The Exchange church has been our home for eight years. We have grown up here. When I started coming to The Exchange, I was a young mom of one toddler, and now I am a mom of four. We brought three of our babies “home” here. Ellie actually took her first steps over at the Peyton’s learning place parking lot after church one Sunday morning, seven years back! I have grown tremendously as a mom, as a wife, and as a church member. When I look back over all of the time spent here, all the things we have experienced, learned, seen, been a part of… I mostly remember two things: the community, and the mercy of God.
First, community.
Coming to the Exchange, I didn’t have a lot of friends. I had been part of many churches and small groups before, but none like this. I was pretty lonely, as one of the youngest moms of multiple little kids, and I was so scared to open up and be real with anyone for a long time. I didn’t know how to have friends or be a friend, let alone how could I ever be of any value as a friend in the life situation I was in, and the struggles I was facing. I didn’t know what biblical community was supposed to be, I didn’t know what I could give, and what I could have, and I had no idea what God was about to bless us with.
Enter community groups.
Fred and I had the honor of hosting community groups in our own home for five seasons. We loved it! We loved having people over, having good laughs, eating so many good meals, and getting to talk through the sermons and some things we had all been working through. We got to experience life together, and these people became our closest friends. We experienced people coming and going within the group, and even within the church, and in a small church, that is really hard. But still to this day, some of the friends we made have become lifelong friendships. These friends didn’t judge us, or leave us, and they didn’t leave us to figure things out on our own before they could spend time with us. Instead, they cared for us and loved us as brothers and sisters in Christ should. They supported us when we were struggling, called us to repentance when they saw things in our life that didn’t seem healthy, let us talk through all the hard things (very honestly!), and loved us, even through all of our flaws.
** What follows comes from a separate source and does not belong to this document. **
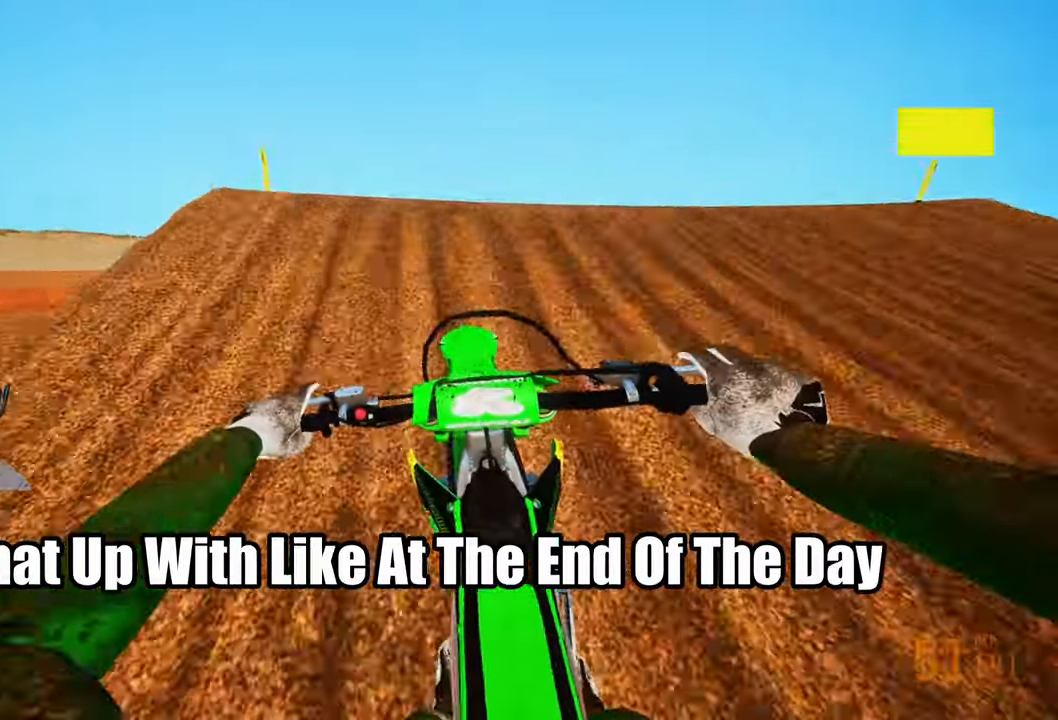
{"dt_ms": 500, "buttons": ["R2"], "left_stick": "down-left", "right_stick": "right"}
I walked through some of the darkest times in my life, through grief of losing multiple loved ones, through postpartum depression, through anxiety that controlled my daily life, through marital struggles, job changes, parenting lots of energetic young kids, all while hand in hand with people who truly showed us the love of God and what biblical community can, and should, be. Someone may have thought we were serving them by hosting these community groups each week, but in reality, they were serving ME, and our family, by pointing us to Jesus over and over again.
I am forever grateful for this.
Second, I am reminded of God’s mercy to us.
When you spend a good amount of time in any one place, you begin to notice how much you have changed… for the good and the bad. On one hand, growth is great! We can see God working in us, to make us look more like him. On the other hand, when you start to see those things, and experience the consequences of your actions, of things you did while you were much younger or in a big growth season, it can be painful. When I was in some of my darkest moments, I sat across the room from Joe in his office, and told him that I didn’t think that God was good anymore. That I didn’t know what I believed in, because how can all of these things be happening at once, and God still love me? It didn’t feel possible or right. And Joe, over the course of many months (and countless hours of counseling) cared for me so well, by reminding me that God was good, despite my circumstances, and that God loved me, despite what my feelings were saying. He gave me practical tools to help me fight anxiety, but more importantly, he was a calm and gentle light of the gospel, and in pointing me to Jesus with every conversation, eventually that gentle gospel washed over me and changed me in every way. God broke through my barriers of disbelief and anger at my circumstances, He transformed my body and my anxiety, and showed me how good and gracious He truly was. The good news was that I wasn’t stuck, and that Jesus had already died to save me from all of these things, and that I could trust Him with my entire life, no matter what my circumstances were.
I experienced the mercy of God in physical ways too.. like when we had only been at The Exchange for about six months and Fred got laid off, and we didn’t know how we were going to pay our bills or take care of our little one year old girl at home, and all of a sudden, this guy named Matt Sanders, bless his heart, as a young bachelor who worked at a bar in downtown Flint at the time, showed up at our door one night with a jumbo pack of name brand pampers diapers and said “I love you guys.”
I will never forget these moments, and how God showed us mercy through the people of The Exchange. You have been His hands and feet more times than I can count. God has been gracious to the Massie family, and I stand here today to tell you that you can trust Him with your whole life, even when it’s hard. Even when things don’t go the way you ever expected or planned. I am so heartbroken to leave this place today, and none of us want to… I wish things were different. I know that I am repeating myself by saying this, but I also think that’s kind of the point… I know that God goes before us, and that He is going to direct each of us in whatever is next. Each day, we are given the grace for that day. And again, the next. And this repeats, and we keep talking about it! Until the day that we can see Him face to face. I love you guys.